*** Opening of Document extract ***
PosterCraft: Rethinking High-Quality Aesthetic Poster Generation in a Unified Framework¶

Conference: ICLR 2026
OpenReview: https://openreview.net/forum?id=GhqnOEXQh3
Code: To be confirmed
Area: Diffusion Models / Image Generation
Keywords: Aesthetic Poster Generation, Text Rendering, Preference Optimization, Visual-Language Feedback, Unified Framework

TL;DR¶

PosterCraft abandons the modular "VLM layout planning + separate background generation" paradigm. Instead, it employs a standard diffusion backbone (Flux-dev) through a four-stage cascaded training pipeline (text rendering optimization → high-quality poster fine-tuning → aesthetic-text reinforcement learning → visual-language feedback refinement). With specialized, automatically constructed datasets for each stage, it achieves end-to-end generation of posters with accurate text, coordinated layouts, and overall aesthetic appeal, approaching commercial closed-source systems in text metrics.

Background & Motivation¶

Background: Aesthetic poster generation is more challenging than general "design graphic" generation. It simultaneously requires precise text rendering, impactful abstract artistic content, outstanding typography, and overall stylistic unity. Current mainstream approaches adopt a modular paradigm: first using a fine-tuned vision-language model (VLM) as a "layout planner" to suggest text content and positions, then overlaying these suggestions onto a separately generated background or treating them as hard constraints for a generation model.

Limitations of Prior Work: This decoupled design suffers from two major flaws. First is aesthetic inconsistency—text and background are produced in separate steps, breaking the visual and stylistic coherence essential for posters. Second is the depressed upper bound of visual quality—the entire pipeline heavily relies on the accuracy and robustness of the VLM; if the layout planning is poor, downstream generation cannot recover. Meanwhile, another class of end-to-end "design-centric" methods can only handle simple tasks like greeting cards or product posters, failing to support the visual and structural complexity of high-quality aesthetic posters.

Key Challenge: Modularization splits "text, artistic content, and layout" into several mutually unaware sub-problems, naturally sacrificing integrity. Conversely, while powerful base models (such as Flux) can generate complex natural images, they lack specialized large-scale poster data to unleash their potential—the lack of data and the lack of a unified training paradigm are mutually stagnating this field.

Goal: To allow a standard diffusion backbone to produce complete posters end-to-end without complex architectural modifications, integrating text accuracy, artistic content, and layout coordination simultaneously.

Key Insight: The authors argue that "component-level, incremental modifications are insufficient for a major aesthetic leap." Instead, the focus should shift to workflow optimization—injecting capabilities stage-by-stage through a carefully designed cascaded training process rather than restricting the model's expressive freedom with new modules or layout embedding constraints.
*** Close of Document extract ***
Work instructions:
1 - Rewrite the paragraph of the PosterCraft summary beginning "Limitations of Prior Work" as a short bulleted list that keeps its main facts.
2 - Retype the PosterCraft summary word for word, beginning at "Conference: ICLR 2026" and stopping after "in text metrics.".
The data that comes next is separate material from the PosterCraft summary.
*** Opening of Listed entries ***
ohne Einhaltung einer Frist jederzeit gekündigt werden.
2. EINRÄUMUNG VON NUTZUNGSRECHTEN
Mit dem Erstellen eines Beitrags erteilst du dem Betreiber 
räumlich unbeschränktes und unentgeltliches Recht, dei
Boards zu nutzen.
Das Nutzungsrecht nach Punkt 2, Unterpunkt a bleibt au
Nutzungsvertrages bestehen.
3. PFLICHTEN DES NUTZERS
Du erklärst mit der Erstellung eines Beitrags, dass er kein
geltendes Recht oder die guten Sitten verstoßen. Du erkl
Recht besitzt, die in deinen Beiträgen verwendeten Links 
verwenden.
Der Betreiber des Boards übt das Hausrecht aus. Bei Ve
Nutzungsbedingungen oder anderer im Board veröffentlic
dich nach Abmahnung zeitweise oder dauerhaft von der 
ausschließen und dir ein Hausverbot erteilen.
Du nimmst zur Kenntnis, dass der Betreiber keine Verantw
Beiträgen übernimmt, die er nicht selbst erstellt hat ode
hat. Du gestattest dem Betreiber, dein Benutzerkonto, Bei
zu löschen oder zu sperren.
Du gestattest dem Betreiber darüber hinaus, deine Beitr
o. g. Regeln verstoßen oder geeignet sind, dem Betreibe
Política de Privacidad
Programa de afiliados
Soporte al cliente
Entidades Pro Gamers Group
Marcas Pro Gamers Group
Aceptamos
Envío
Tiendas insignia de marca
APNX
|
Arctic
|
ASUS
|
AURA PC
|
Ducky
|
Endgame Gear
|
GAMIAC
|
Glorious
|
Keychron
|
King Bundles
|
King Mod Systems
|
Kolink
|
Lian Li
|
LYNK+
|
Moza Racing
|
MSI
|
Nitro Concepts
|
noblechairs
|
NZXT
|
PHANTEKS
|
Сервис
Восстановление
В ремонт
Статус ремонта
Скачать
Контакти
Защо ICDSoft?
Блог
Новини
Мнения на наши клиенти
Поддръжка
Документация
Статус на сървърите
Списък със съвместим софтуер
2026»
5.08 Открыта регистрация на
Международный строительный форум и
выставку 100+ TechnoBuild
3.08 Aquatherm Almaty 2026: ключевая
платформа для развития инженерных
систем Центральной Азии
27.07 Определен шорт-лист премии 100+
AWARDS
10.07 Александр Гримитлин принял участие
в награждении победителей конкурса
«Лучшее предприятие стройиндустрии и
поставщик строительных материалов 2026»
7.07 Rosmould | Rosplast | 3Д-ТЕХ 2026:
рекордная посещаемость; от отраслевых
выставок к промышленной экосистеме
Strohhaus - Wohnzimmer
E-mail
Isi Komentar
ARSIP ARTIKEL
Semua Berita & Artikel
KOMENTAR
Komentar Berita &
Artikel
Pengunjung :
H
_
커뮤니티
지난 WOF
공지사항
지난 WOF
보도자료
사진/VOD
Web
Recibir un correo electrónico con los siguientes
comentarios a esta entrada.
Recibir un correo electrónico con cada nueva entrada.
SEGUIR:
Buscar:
*** Close of Listed entries ***
Task-by-task results:
1 -
- The modular design has two major flaws.
- Aesthetic inconsistency: text and background are produced in separate steps, which breaks the visual and stylistic coherence posters need.
- A lowered ceiling on visual quality: the pipeline depends heavily on the VLM's accuracy and robustness, so poor layout planning cannot be recovered downstream.
- End-to-end "design-centric" methods handle only simple tasks such as greeting cards or product posters and cannot support the complexity of high-quality aesthetic posters.

2 -
Conference: ICLR 2026
OpenReview: https://openreview.net/forum?id=GhqnOEXQh3
Code: To be confirmed
Area: Diffusion Models / Image Generation
Keywords: Aesthetic Poster Generation, Text Rendering, Preference Optimization, Visual-Language Feedback, Unified Framework

TL;DR¶

PosterCraft abandons the modular "VLM layout planning + separate background generation" paradigm. Instead, it employs a standard diffusion backbone (Flux-dev) through a four-stage cascaded training pipeline (text rendering optimization → high-quality poster fine-tuning → aesthetic-text reinforcement learning → visual-language feedback refinement). With specialized, automatically constructed datasets for each stage, it achieves end-to-end generation of posters with accurate text, coordinated layouts, and overall aesthetic appeal, approaching commercial closed-source systems in text metrics.